Now... I need to will away this evening's disorienting brain fog so that I can focus on what is happening in the United States. Or... do I mean that I should wish for this evening's brain fog so that I can fall asleep completely shielded from it all? Hhmmmm...

Love y'all. Thanks again... for everything!!!!!!

About the Author

Jeff Potts

Jeff Potts

Jeff Potts was and remains motivated by his own HIV infection twenty-five years ago.  In his life and his career, Jeff is inspired by Helen Keller and shares this goal: "I long to accomplish great and noble tasks, but it is my chief duty to accomplish humble tasks as though they were great and noble.  The world is moved along, not only by the mighty shoves of its heroes, but also by the aggregate of the tiny pushes of each honest worker." 

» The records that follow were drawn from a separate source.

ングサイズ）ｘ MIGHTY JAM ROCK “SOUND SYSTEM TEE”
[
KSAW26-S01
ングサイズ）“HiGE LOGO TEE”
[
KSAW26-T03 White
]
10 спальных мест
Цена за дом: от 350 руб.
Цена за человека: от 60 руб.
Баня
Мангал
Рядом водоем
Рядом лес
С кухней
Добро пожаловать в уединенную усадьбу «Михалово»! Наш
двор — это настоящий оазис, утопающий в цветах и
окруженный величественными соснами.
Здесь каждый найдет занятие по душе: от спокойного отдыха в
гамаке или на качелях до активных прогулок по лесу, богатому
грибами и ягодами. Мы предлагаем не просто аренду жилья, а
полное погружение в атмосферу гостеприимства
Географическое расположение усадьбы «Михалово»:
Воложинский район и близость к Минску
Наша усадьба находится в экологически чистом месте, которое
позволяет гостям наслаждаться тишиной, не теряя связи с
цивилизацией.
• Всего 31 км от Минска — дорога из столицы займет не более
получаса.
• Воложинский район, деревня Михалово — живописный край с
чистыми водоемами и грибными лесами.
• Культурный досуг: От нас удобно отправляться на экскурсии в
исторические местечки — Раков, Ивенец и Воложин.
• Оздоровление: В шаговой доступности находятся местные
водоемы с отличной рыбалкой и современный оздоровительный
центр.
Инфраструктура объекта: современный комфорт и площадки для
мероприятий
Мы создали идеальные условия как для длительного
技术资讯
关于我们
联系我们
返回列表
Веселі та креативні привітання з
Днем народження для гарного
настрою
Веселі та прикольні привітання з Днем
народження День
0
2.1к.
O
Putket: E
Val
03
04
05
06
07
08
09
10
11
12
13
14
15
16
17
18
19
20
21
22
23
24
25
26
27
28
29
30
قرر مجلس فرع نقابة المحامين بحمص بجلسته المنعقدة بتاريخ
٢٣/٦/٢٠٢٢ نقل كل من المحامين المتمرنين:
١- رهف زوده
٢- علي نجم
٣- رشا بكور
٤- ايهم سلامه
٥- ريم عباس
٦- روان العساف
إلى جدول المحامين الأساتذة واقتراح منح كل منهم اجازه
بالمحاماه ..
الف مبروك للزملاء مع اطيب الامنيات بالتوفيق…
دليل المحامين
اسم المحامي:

Jeff was a national programs consultant at the Canadian AIDS Society from November 2014 until January 2016.  Before that, he was a long-time public servant. His last position was with the Public Health Agency of Canada as the (national) manager of the Hepatitis C Prevention, Support and Research Program.  Before that, he held health portfolio positions at Health Canada and at Correctional Service Canada; and before that (way back), he was one of the earliest representatives of CATIE. Over the years, Jeff has spoken about and/or represented public health policy and programs on countless occasions across Canada, and at international meetings in more than twelve countries around the world.  Jeff is a proud and active member of the Canadian Positive People Network (the CPPN) where he shares unyielding resolve to improve and protect the health, quality of life and social condition of people living with HIV and HIV co-infections in Canada - and everywhere!